1990lı yılların başında Japon Merkez Bankası köpüğü patlatınca, 1980’li yıllardaki dış yatırım artışına yön veren en önemli ekonomik gerçek de sönmüş oldu. 1992’de rakam en düşük düzey olan $34.1 Milyar’a indi ama Japonya’nın dış yatırımlarının temelleri de tekrar yazımızın başında belirttiğimiz nitelikte ekonomik gerçeklere dönüştü. Japonya’nın dolaysız dış yatırımları içinde ABD’nin ve diğer gelişmiş ülkeler payı azalmaya, gelişmekte olan ülkelerin payı artmaya başladı. Ama, iki başka esas değişim vardı. Birincisi, gelişmekte olan ülkeler içinde, bölge, yani Asya ülkelerinin payının artması idi. İkincisi ise, Japon dış yatırımlarının gene üretim sektörlerine yönelmesi idi.
Japonya’nın dış yatırımları halen de bu doğrultuda devam ediyor. Burada, iki maksat var : Birincisi, Japon firmaları kendi iç pazarında mukayeseli üstünlüğünü kaybettiği alanlarda, özellikle Asya bölgesinde iç pazarına satış yapabileceği, ve zaman içinde ihracat pazarına yönlendirebileceği ülkelerde yatırım yapıyor. İkincisi, mutlaka artı getiri bekliyor. O nedenle hala ABD’deki taşıt aracı yatırımlarını devam ettiriyor. Son on sene içinde Japonya’nın dış yatırımlarını belirleyen temeller arasına bir de Çin ile rekabet etmek girdi.

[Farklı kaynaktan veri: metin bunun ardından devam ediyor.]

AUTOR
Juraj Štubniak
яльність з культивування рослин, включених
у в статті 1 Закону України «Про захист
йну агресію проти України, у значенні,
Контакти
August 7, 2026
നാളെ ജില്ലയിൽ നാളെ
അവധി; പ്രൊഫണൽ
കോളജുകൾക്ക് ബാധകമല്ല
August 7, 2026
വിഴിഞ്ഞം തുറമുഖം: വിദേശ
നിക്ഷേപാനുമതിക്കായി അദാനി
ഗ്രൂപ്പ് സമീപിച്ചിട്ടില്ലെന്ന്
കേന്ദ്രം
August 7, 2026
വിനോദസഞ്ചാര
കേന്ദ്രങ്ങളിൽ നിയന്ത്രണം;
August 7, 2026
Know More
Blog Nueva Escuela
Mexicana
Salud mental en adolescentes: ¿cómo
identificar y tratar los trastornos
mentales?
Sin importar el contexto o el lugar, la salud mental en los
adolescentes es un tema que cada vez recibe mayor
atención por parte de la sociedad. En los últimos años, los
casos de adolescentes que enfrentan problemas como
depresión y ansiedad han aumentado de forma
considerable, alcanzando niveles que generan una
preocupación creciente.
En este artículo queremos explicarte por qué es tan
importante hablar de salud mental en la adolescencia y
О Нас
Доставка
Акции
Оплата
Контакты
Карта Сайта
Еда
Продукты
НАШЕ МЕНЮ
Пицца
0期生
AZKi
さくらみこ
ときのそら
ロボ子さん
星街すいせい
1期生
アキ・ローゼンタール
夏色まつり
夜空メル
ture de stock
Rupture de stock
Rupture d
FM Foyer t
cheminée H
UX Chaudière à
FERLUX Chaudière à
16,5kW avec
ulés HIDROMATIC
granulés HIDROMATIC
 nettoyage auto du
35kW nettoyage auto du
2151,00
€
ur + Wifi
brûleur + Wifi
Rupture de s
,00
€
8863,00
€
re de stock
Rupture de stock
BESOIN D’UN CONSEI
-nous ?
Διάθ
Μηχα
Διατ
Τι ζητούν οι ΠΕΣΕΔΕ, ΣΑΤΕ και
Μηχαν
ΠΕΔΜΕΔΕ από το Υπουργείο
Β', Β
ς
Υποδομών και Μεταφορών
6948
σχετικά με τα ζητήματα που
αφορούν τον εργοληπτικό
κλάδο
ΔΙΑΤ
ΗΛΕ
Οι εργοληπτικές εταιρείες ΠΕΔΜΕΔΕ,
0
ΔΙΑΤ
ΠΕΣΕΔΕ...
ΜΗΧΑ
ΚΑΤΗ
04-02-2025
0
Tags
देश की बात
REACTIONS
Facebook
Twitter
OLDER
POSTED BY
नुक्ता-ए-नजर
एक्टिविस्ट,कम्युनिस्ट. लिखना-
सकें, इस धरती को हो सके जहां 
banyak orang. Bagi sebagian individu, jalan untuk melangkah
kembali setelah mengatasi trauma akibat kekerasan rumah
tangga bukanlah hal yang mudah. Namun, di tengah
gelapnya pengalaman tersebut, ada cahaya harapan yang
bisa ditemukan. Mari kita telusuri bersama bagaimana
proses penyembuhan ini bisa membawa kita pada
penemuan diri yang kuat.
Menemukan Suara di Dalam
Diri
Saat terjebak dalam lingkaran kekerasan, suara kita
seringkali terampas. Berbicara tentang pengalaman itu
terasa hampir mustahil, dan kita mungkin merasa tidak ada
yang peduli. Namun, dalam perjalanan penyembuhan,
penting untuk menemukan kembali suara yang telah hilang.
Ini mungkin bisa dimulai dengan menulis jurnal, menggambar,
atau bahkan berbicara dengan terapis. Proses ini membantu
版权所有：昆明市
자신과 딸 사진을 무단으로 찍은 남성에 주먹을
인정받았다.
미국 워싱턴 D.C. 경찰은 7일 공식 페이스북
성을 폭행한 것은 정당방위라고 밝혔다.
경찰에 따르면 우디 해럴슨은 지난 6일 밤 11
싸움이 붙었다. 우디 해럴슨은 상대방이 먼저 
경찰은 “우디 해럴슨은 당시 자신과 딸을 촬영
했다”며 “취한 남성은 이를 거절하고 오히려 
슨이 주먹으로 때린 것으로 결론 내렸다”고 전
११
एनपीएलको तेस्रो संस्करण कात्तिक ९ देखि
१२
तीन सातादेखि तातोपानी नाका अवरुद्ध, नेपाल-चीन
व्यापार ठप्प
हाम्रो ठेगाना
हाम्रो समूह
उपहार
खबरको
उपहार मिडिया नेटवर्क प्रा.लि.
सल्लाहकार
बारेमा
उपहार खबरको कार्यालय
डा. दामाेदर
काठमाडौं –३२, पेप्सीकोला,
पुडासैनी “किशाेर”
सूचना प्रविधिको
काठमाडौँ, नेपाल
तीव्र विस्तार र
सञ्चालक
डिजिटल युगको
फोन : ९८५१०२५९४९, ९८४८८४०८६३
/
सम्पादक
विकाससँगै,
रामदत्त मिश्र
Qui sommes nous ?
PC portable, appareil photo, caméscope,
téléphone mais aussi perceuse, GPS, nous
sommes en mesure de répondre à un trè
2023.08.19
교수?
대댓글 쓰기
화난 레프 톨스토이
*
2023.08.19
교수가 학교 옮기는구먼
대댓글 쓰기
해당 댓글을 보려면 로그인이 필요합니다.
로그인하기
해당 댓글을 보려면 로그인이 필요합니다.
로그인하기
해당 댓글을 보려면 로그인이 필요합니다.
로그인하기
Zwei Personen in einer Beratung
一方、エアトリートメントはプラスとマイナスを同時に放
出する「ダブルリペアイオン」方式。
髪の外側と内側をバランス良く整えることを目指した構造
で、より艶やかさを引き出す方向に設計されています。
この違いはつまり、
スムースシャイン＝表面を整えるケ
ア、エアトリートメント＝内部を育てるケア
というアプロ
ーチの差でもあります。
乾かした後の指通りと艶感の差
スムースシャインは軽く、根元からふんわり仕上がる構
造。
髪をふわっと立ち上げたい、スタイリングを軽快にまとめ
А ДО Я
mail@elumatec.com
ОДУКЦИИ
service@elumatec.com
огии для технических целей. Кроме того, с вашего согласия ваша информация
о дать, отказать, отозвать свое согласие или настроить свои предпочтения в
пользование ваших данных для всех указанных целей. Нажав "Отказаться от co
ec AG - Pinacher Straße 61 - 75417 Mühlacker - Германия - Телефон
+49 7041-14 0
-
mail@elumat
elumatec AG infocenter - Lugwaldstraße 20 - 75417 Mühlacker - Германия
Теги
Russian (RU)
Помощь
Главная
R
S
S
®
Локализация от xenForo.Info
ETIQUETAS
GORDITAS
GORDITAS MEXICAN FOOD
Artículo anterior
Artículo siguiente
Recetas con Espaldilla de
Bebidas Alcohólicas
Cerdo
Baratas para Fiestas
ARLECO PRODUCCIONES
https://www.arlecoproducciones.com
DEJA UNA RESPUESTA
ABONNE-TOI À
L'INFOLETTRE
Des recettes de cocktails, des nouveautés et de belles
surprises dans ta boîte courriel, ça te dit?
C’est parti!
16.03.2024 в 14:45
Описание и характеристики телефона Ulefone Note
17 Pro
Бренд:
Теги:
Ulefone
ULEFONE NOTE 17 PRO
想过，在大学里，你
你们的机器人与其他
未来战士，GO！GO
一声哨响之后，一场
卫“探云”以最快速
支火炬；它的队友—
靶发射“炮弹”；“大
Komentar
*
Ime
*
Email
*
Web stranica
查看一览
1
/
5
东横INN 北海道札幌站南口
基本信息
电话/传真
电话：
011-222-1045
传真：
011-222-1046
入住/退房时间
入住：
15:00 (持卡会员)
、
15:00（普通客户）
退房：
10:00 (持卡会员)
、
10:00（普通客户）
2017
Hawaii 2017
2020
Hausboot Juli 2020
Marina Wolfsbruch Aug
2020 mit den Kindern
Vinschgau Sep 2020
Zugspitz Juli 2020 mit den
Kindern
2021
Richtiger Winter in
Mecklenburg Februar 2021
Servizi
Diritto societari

Bu özetlediğimiz ekonomik gerçekler karşısında Japonya gelip bir bölge ülkesi olmayan Türkiye’de, bize ilaç olacak düzeyde yatırım yapar mı? Yapmaz. Her şeyden evvel Türkiye’nin üretim sektörlerinde ilerleme yolunda bir politikası yok. Türkiye, ‘yüksek faiz düşük kur’ uygulaması ile sanayini öldürüyor. Bu uygulama nedeniyle elde edilen verimlilik artışlarını, enerji ve istihdam üzerindeki aşırı vergiler ile üretim sektörleri için verimsiz kılıyor. Emek piyasalarındaki katılıklar nerede ise Japonya’daki kadar sert. Düzenlemeler, iş dünyasının gelişmesine yardımcı olacak bir kültür içinde yapılmıyor. Düzenleme uygulamalarında yeknesaklık yok; tam tersine, birbirini tutmazlık var. Japonların hiç sevmediği bir şey, anlaşmazlıkların mahkemede sonuçlanması. Bizde her şey mahkemeye gidiyor ve yıllarca sonuç alınmıyor.
Yer dar, devam edemiyorum. Ama, bu kadarı bile Japonya’nın bize ilaç olamayacağını göstermeye yeterdir kanısındayım.